Reputation: 557
I have a zip file that contains multiple dated folders, in each folder, I have a datestamp.txt which have the date and multiple csv files.
For example:
In the Archives.zip: \Folder1 \Folder2
In each folder:
DATESTAMP.txt
a.csv
b.csv
So I have this zip file drop from upstream which contains multiple days of data, the date info contains in the datestamp.txt file (just a datestamp like 20200903), how can I just process the latest date csv files? ( Folder1/datestamp.txt: 20200903, Folder2/datestamp.txt: 20200904, so I just want to have Folder2's csv files)
I tried to read the date from the txt file first and sort them.
from zipfile import ZipFile
zip_file = ZipFile('data\Archives.zip')
timestamp={text_file.filename: pd.read_csv(zip_file.open(text_file.filename),header=None)
for text_file in zip_file.infolist() if text_file.filename.endswith('.txt')}
dfs = {text_file.filename: pd.read_csv(zip_file.open(text_file.filename))
for text_file in zip_file.infolist() if text_file.filename.endswith('.csv')}
Is there a way I can get the date directly from datestamp.txt and just read latest a.csv and b.csv?
Thank you
Upvotes: 0
Views: 156
Reputation: 3001
Here is a way to find the latest date and corresponding folder. I used defaultdict to show if there is more than one folder with the latest date.

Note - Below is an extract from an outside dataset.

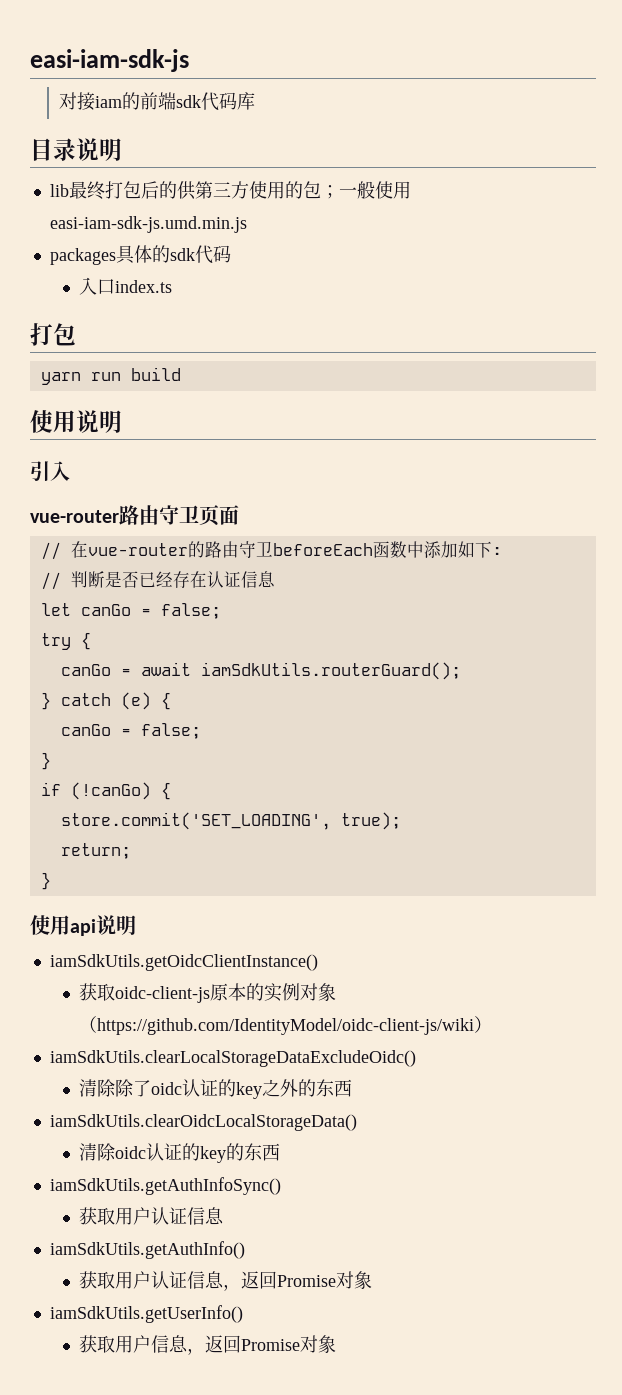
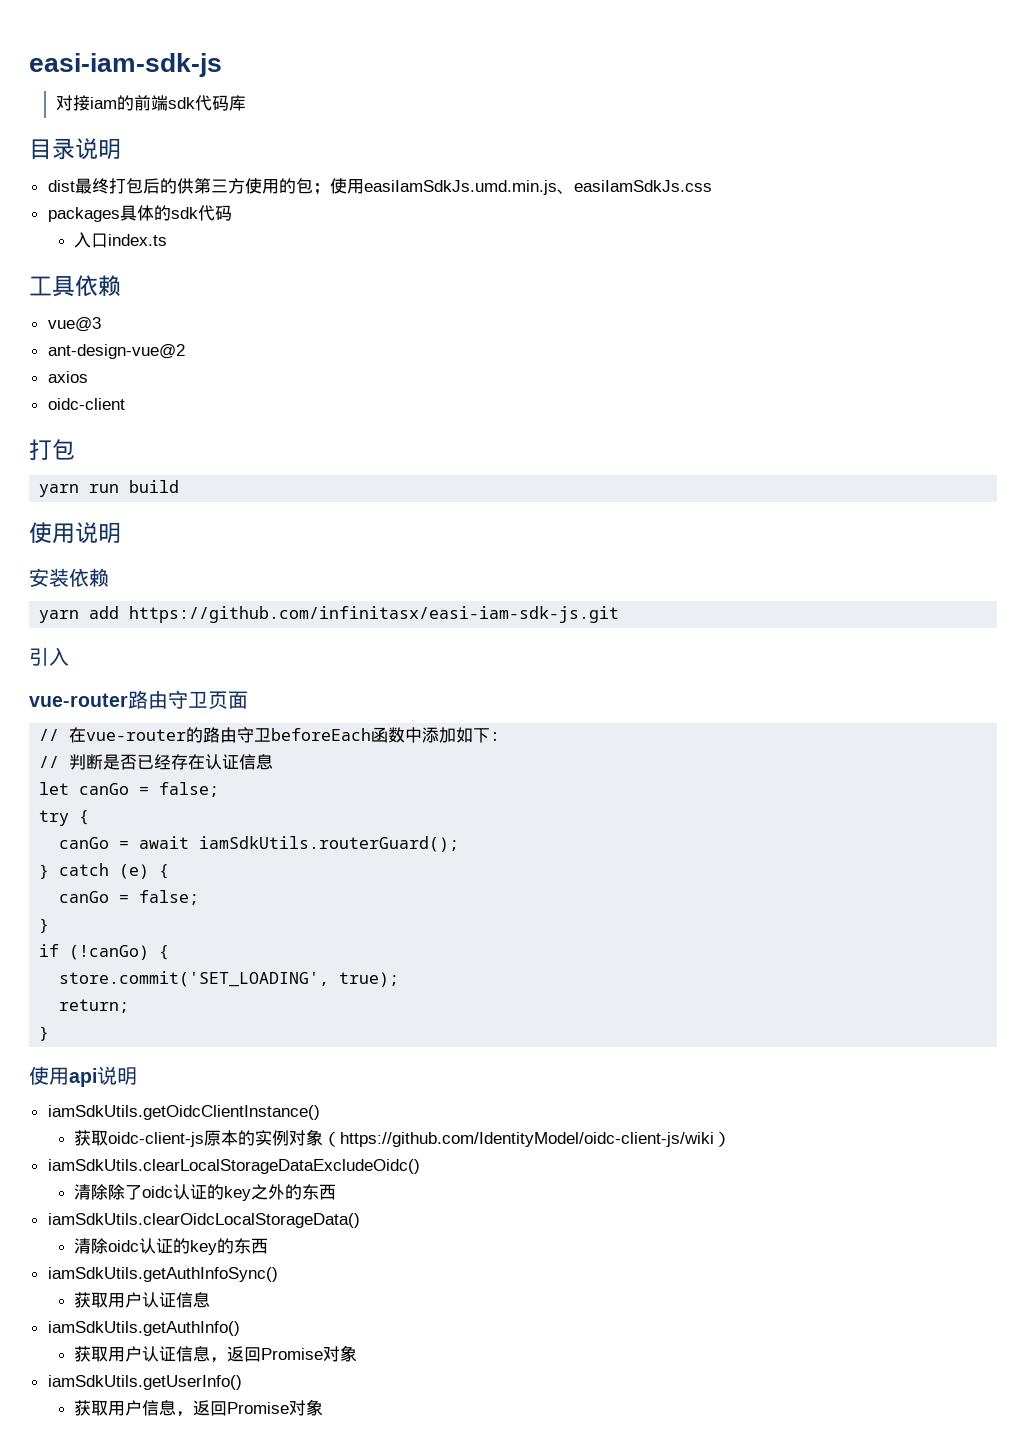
[49,184,69,197] lib -> [47,180,75,192] dist
[338,181,411,199] [49,216,247,233] 一般使用easi-iam-sdk-js.umd.min.js -> [329,178,712,195] 使用easiIamSdkJs.umd.min.js、easiIamSdkJs.css
(172, 286) none -> [29,275,121,297] [47,317,101,332] [47,344,185,359] [47,371,88,383] [47,398,125,410] // 工具依赖 // vue@3 // ant-design-vue@2 // axios // oidc-client
(122, 421) none -> [29,568,109,587] [39,606,620,623] // 安装依赖 // yarn add https://github.com/infinitasx/easi-iam-sdk-js.git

from collections import defaultdict
# create test data
metadata = [
'Folder1/datestamp.txt: 20200903', # Sept 3
'Folder2/datestamp.txt: 20200904',
'Folder2/datestamp.txt: 20200903', # Sept 3 also (impossible?)
]
# initial value is empty list; just append without checking first
latest = defaultdict(list)
for m in metadata:
folder = m.split('/', 1)[0]
datestamp = m.rsplit(' ', 1)[-1]
latest[datestamp].append(folder)
print('max date :', max(latest))
print('folder(s) :', latest[max(latest)])
max date : 20200904
folder(s) : ['Folder2']
Upvotes: 1